In 2025, taxpayers with low to moderate incomes will see an increase in the earned income tax credit (EITC).

The maximum credit for taxpayers with three or more children will increase to $8,046, up from $7,830 in 2024.

The credit is structured to support working families, with the maximum amount varying based on the number of children:

  • $649 for taxpayers without children.
  • $4,328 for one child.
  • $7,152 for two children.
  • $8,046 for three or more children.

The phaseout for the EITC begins at $10,620 for single filers and $17,730 for married couples filing jointly.

The child tax credit will remain at $2,000 per qualifying child, with up to $1,700 refundable in 2025, helping families reduce their tax burden.

» **EXTRACTED RECORDS**

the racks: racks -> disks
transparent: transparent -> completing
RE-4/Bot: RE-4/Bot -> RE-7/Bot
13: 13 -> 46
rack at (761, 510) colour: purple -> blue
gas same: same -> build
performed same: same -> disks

» **PROBLEMS TO SOLVE**
(A) According to the passage on 2025 tax credits, what is the maximum earned income tax credit for taxpayers with two children?
(B) Extend the passage on 2025 tax credits with a few more sentences, starting after its last one.
The rows have nothing to do with the passage on 2025 tax credits.

» **ANSWERS FOR THIS EXERCISE**
(A) $7,152.

(B)
Adjustments to Long-Term Capital Gains Tax Rates

The IRS has also made inflation adjustments to capital gains tax brackets for 2025. Long-term capital gains (for assets held over one year) will be taxed at different rates depending on income.

Single filers will qualify for the 0% rate if their taxable income is $48,350 or less, while married couples filing jointly will qualify with incomes up to $96,700.

The 15% capital gains tax rate applies to incomes up to $533,400 for singles and $600,050 for married couples. The top rate of 20% kicks in for taxable incomes above those thresholds.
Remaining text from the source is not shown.